Nodes synchronize via:

  • Signed version bundles  
  • Merkle-tree lineage structures  
  • Optionally IPFS for evidence  
  • Trust-weighted acceptance  

Benefits:

  • Community independence  
  • Scalability  
  • Resilience  
  • Domain specialization  

Federation Architecture
This diagram shows the complete federated architecture with node components and communication layers.

graph LR
 FH1[FactHarbor
Instance 1] FH2[FactHarbor
Instance 2] FH3[FactHarbor
Instance 3] FH1 -.->|V1.0+:
Sync claims| FH2 FH2 -.->|V1.0+:
Sync claims| FH3 FH3 -.->|V1.0+:
Sync claims| FH1 U1[Users] --> FH1 U2[Users] --> FH2 U3[Users] --> FH3 style FH1 fill:#e1f5ff style FH2 fill:#e1f5ff style FH3 fill:#e1f5ff

Federation Architecture - Future (V1.0+): Independent FactHarbor instances can sync claims for broader reach while maintaining local control.

Request → Verdict Flow

Simple end-to-end flow:

User → UI Frontend → REST API → FactHarbor Core
 → (Claim Processing → Scenario Engine → Evidence Repository → Verdict Engine)
 → Summary View → UI Frontend → User

Federation Sync Workflow

Sequence:

Detect Local Change → Build Signed Bundle → Push to Peers → Validate Signature → Merge or Fork → Trigger Re-evaluation

Versioning Architecture

All entities (Claim, Scenario, Evidence, Verdict) use immutable version chains:

  • VersionID  
  • ParentVersionID  
  • Timestamp  
  • AuthorType (Human, AI, ExternalNode)  
  • ChangeReason  
  • Signature (optional POC, required in 1.0)  
graph LR
 CLAIM[Claim] -->|edited| EDIT[Edit Record]
 EDIT -->|stores| BEFORE[Before State]
 EDIT -->|stores| AFTER[After State]
 EDIT -->|tracks| WHO[Who Changed]
 EDIT -->|tracks| WHEN[When Changed]
 EDIT -->|tracks| WHY[Why Changed]
 EDIT -->|if needed| RESTORE[Manual Restore]
 RESTORE -->|create new| CLAIM
 style EDIT fill:#ffcccc
 style RESTORE fill:#ccffcc

Versioning Architecture - Simple audit trail for V1.0: Track who, what, when, why for each change.
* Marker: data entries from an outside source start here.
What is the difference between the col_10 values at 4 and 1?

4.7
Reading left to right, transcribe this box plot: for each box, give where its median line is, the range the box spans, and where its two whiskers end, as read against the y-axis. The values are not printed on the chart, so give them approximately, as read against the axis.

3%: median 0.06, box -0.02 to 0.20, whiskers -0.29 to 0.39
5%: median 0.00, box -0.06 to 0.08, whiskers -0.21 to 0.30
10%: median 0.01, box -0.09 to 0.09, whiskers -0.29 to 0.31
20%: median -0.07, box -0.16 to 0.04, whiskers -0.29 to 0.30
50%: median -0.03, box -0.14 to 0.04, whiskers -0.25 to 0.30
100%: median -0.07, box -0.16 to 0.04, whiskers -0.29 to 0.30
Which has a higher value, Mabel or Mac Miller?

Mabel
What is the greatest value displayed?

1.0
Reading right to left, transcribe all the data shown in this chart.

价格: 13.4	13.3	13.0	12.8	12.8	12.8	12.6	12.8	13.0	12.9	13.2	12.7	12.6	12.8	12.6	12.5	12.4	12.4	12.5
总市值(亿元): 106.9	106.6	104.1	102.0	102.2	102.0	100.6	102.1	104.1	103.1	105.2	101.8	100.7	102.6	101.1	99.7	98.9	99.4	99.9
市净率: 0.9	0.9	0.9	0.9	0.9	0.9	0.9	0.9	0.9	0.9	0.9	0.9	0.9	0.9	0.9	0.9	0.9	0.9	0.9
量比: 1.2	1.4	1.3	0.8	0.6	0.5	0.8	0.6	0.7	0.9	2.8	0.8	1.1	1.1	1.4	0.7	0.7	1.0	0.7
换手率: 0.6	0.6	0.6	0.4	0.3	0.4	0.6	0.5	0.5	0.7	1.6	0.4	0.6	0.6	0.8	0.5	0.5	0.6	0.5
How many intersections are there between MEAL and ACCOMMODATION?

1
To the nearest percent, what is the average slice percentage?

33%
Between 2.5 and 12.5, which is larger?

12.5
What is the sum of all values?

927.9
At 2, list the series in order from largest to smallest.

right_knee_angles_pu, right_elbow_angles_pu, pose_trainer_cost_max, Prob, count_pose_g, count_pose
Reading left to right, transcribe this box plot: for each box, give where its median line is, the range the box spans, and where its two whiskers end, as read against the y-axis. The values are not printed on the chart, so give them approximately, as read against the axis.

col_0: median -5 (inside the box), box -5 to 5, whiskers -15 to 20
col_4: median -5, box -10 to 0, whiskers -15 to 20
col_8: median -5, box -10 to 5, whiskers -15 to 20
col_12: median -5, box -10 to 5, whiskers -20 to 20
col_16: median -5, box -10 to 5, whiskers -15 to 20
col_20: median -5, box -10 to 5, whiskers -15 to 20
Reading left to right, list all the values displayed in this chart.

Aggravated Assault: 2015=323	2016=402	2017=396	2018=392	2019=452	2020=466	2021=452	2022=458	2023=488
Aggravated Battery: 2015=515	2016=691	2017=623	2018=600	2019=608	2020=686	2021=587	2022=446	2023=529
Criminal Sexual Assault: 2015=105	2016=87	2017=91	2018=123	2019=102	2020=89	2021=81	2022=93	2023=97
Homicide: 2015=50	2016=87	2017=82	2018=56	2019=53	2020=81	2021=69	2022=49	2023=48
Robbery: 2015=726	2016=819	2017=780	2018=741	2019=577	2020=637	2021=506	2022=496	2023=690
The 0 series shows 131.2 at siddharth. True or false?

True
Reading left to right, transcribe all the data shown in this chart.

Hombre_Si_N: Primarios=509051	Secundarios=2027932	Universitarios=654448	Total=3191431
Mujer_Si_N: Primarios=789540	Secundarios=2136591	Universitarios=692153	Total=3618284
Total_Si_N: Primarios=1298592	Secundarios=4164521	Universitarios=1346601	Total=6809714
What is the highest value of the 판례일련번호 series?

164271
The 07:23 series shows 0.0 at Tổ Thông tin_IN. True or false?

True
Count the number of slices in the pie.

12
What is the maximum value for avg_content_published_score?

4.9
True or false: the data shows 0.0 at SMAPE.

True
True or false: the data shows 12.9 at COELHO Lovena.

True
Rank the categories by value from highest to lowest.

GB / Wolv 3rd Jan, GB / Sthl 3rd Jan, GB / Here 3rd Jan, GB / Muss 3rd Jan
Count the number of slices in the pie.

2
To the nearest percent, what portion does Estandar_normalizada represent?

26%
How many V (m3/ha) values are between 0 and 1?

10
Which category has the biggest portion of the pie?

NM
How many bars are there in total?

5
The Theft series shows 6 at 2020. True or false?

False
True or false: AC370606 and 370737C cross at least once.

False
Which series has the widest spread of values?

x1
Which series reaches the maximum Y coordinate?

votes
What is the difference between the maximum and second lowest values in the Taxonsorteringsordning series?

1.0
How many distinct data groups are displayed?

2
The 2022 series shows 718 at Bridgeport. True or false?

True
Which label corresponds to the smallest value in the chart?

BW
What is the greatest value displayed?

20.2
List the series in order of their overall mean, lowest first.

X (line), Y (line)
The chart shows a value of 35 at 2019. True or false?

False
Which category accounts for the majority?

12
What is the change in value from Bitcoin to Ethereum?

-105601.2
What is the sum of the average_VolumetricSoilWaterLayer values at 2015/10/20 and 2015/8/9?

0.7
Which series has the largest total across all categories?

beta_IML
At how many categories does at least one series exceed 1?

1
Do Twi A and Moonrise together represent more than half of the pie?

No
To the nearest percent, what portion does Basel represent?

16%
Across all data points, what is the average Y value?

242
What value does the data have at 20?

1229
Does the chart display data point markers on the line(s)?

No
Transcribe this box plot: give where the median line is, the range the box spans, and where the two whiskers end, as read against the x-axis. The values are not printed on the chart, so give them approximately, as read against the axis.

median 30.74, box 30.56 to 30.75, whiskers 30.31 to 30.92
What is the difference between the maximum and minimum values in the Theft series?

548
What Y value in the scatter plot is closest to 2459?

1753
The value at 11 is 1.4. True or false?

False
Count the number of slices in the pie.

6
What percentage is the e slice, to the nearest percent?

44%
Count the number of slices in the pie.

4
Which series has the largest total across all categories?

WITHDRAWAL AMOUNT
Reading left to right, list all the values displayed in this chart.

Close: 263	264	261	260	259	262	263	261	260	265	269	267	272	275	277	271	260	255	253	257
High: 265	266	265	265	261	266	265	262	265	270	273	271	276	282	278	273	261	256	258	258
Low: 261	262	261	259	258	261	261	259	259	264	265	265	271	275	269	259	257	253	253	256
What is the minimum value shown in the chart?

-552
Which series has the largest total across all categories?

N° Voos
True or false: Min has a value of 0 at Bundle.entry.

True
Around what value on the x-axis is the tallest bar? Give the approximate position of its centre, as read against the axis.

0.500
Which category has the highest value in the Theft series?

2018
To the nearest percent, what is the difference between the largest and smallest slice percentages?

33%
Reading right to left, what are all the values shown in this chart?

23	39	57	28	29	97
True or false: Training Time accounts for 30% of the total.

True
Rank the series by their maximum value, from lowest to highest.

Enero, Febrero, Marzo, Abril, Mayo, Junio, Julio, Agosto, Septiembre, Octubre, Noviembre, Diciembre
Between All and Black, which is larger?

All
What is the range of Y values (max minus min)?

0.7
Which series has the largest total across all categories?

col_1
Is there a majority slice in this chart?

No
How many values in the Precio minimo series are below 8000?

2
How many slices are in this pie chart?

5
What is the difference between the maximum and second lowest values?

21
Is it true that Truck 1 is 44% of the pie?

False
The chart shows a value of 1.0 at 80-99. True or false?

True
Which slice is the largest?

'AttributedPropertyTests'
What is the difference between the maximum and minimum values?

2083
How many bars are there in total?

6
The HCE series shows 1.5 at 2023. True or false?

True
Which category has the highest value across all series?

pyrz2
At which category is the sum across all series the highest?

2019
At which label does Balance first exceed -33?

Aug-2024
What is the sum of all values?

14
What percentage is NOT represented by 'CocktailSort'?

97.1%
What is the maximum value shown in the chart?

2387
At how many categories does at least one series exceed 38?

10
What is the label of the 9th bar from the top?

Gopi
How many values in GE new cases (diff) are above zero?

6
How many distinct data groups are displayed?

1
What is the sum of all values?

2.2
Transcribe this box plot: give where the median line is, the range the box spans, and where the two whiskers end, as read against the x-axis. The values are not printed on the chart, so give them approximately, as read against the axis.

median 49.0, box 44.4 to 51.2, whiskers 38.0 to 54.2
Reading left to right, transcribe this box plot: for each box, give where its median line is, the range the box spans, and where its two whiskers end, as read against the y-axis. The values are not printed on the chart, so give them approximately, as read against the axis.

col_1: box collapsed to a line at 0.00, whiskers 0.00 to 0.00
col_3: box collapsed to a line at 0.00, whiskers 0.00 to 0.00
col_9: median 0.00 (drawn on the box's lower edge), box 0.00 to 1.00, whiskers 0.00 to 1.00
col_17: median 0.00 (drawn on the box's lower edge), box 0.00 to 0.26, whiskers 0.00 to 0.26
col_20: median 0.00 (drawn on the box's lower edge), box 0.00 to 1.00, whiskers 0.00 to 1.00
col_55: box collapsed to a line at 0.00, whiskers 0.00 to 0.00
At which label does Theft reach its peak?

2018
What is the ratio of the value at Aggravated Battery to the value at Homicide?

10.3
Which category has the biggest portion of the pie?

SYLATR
Store before/after values in edits table. Manual restore if needed (create new edit with old values). Full versioning system (branching, merging, automatic rollback) deferred to V2.0+ unless users explicitly request it.
V1.0: Simple edit history sufficient for accountability and basic rollback.
V2.0+: Add complex versioning if users request "see version history" or "restore previous version" features.